The parade of bogus budget-cutting choices has begun.

All week, the appendages of state government have been presenting their suggested spending reductions to finance-fatigued lawmakers. As usual, their recommendations are designed to elicit gasps of horror from politicians, heap guilt on struggling taxpayers and hurt the state's most vulnerable residents as much as possible.

On Tuesday, Mike Willden, director of Health and Human Services, offered a doozy of a cut: rationing diapers for the disabled and elderly incontinent.
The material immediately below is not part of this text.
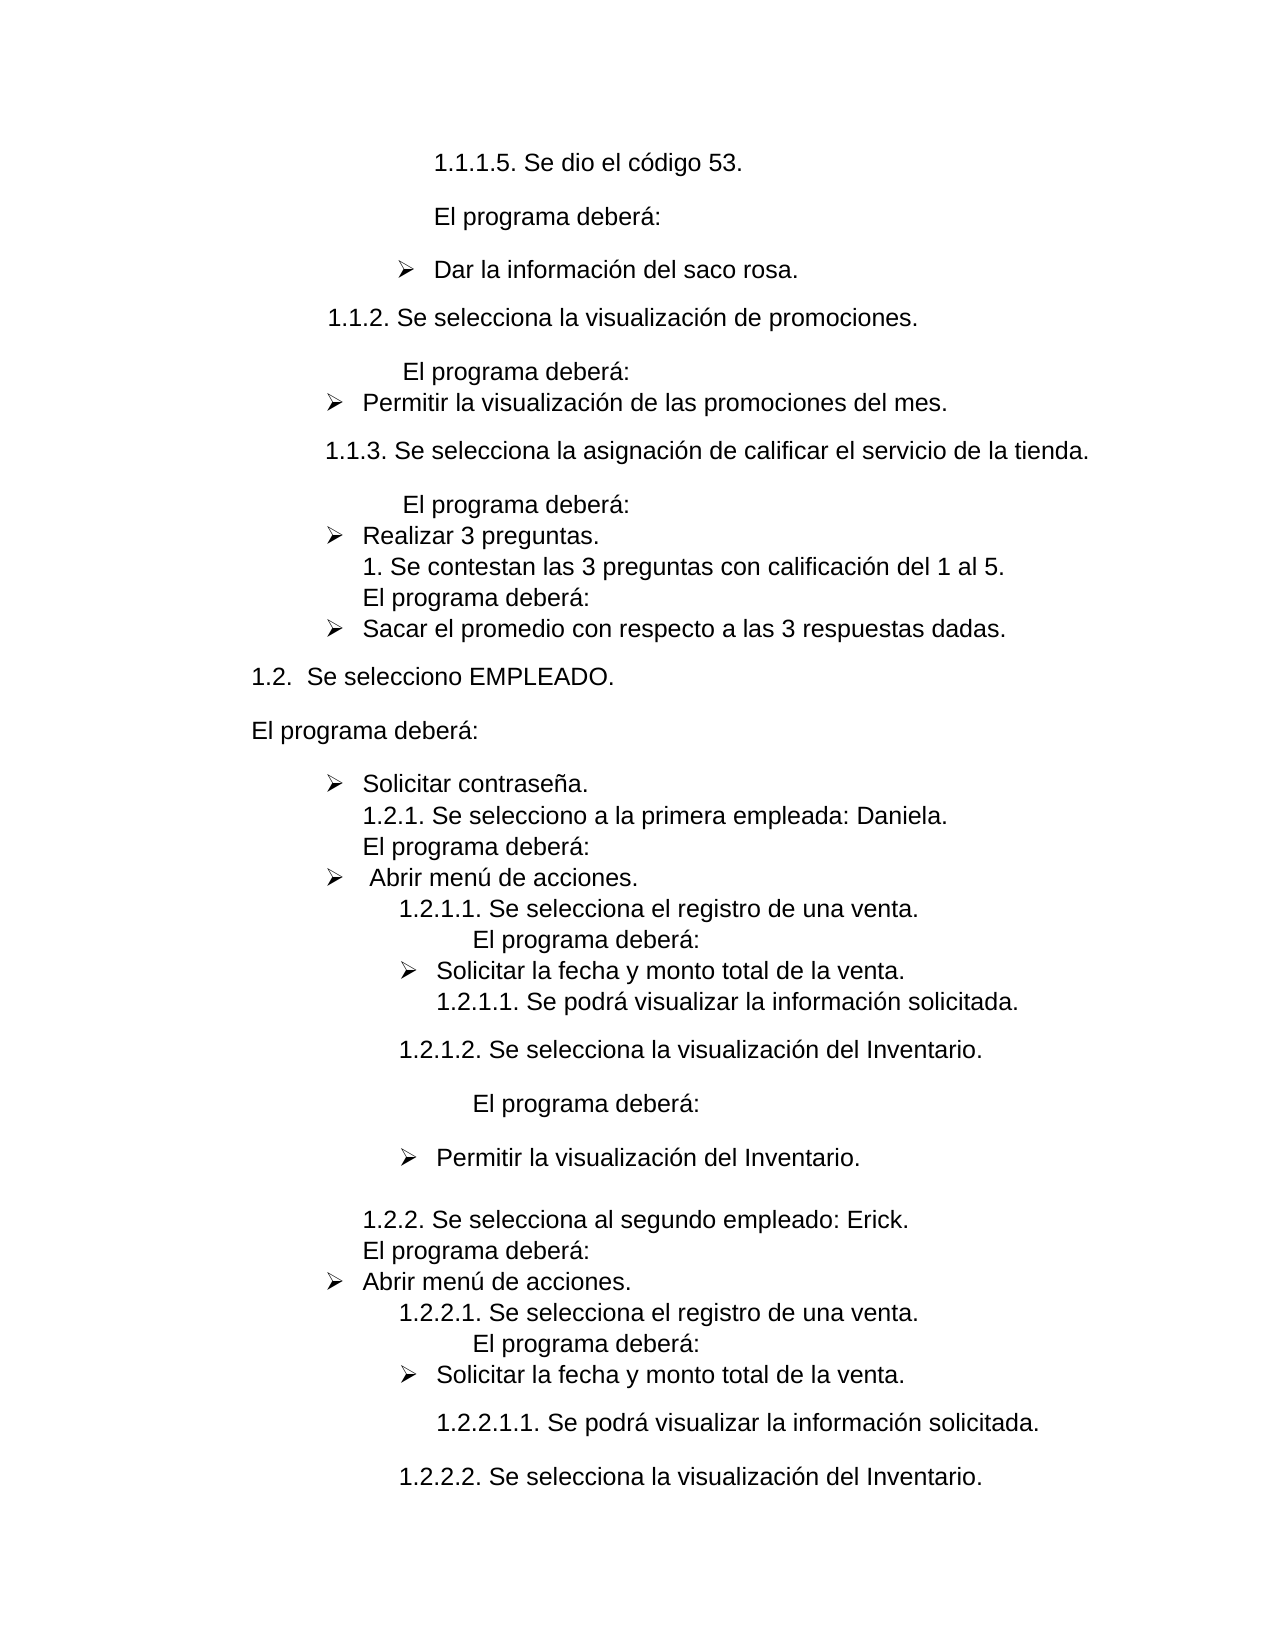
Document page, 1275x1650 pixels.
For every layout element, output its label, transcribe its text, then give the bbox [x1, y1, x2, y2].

The state would save $829,304 making these people sit in their own waste a little longer -- and cover one-tenth of 1 percent of Nevada's estimated $881 million revenue shortfall.

"It is abhorrent to be discussing this," Assembly Speaker Barbara Buckley, D-Las Vegas, said of the diaper cuts -- never mind that the reduction would still give incontinent adults six diapers per day, which is an accepted national standard.

The recession has had brutal consequences for hundreds of thousands of Nevadans. The unemployment rate sits at 13 percent. Businesses are going bankrupt and closing. This week, the five-diamond Ritz-Carlton Lake Las Vegas resort announced it would cease operations May 2.

But the political theater playing out in Las Vegas and Carson City is focused exclusively on extremes and playing to emotions. We're still waiting for lawmakers to hold a hearing that examines the state's growth in personnel costs, including retirement benefits, or the fact that many state workers have responded to mandated furloughs by ratcheting up their overtime.

Did you know that most state workers got pay raises of between 8 and 9 percent in the summer of 2008, and raises of between 3 and 4 percent last year?

Lawmakers are considering sacrificing services to the poor and sick, but where is the sacrifice on the part of the state itself?